I re-wired an elevator in college so that it would go to the basement when the third floor button was pressed. Also, there's Dogs on Skateboards:

Anonymous said...

Thank you for visiting me and for being so kind - hugely appreciated! I shall come back and plunder your files when I don't have one child upstairs in a massive rage after being unfairly asked to empty her lunchbox (I am a tyrant, I know) and the other screaming for food/juice/entertainment/my last vestige of sanity.
As for my roots, I can offer nothing quite as extreme. My mother once encouraged her brother to drink his bubble mixture and then sat back watching him blow his own bubbles, and later blow his own chunks. My Dad was a relentless over-achiever and had probably manufactured his own bubble mix aged six months. No fire, crashes or dead bodies. I feel I've missed out.
See you soon, WIB

Beverly Hamilton Wenham said...

Thanks to your peep talk I am back and promise to blog more lightly and more often. Your so wise for one raised so wildly. That is why we shall always be friends. Because we both don't know how to get to normal. We have no map. But then why buy one. It's so crowed there.
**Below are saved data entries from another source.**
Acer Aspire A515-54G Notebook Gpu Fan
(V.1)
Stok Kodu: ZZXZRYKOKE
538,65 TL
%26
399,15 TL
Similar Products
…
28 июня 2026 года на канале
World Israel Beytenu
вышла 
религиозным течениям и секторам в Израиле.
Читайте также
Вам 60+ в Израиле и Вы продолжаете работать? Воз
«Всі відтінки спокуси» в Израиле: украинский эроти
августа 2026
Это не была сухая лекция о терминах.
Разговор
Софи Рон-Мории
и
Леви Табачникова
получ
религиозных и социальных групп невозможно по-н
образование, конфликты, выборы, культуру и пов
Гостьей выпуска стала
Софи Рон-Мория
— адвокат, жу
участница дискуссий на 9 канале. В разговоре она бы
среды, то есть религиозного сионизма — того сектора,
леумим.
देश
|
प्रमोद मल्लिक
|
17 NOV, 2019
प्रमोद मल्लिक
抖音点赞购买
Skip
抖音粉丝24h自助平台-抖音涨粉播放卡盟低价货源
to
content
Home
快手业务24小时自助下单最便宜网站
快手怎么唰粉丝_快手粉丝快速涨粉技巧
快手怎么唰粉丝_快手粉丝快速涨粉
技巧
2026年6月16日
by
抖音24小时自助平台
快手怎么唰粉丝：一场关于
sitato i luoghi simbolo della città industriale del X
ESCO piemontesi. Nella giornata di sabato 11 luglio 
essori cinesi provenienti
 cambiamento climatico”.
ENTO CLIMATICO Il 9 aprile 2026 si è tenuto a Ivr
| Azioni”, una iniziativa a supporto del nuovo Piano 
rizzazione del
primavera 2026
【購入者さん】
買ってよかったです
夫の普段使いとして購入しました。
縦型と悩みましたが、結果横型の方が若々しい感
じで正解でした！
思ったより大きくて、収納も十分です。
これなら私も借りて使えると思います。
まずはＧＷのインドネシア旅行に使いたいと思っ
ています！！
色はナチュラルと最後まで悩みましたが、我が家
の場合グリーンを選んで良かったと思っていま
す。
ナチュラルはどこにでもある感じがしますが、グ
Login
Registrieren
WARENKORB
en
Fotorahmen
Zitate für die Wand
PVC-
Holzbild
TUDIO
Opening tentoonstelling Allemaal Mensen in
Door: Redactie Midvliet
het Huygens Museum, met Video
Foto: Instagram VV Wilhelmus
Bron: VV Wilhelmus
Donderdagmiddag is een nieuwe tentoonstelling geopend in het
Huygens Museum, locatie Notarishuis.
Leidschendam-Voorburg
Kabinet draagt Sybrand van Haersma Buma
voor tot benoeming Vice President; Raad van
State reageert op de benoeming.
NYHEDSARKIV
Beverly Hamilton Wenham said...

Yes, that's right I said peep talk! And I meant it.
Why do the Gods of typing and dexterity fail me so, when they know I am so weak in spelling.

Eva said...

I'm afraid I'm a goody two shoes (sorry for the spelling... My brain has magically turned to mush) but my father has quite a lot of stories of his own to tell.... Maybe he'll be my guest one day on my blog... Actually, maybe I should do a bio of a few salient characters from my family...

BTW, you are my role model forever. And I mean this honestly.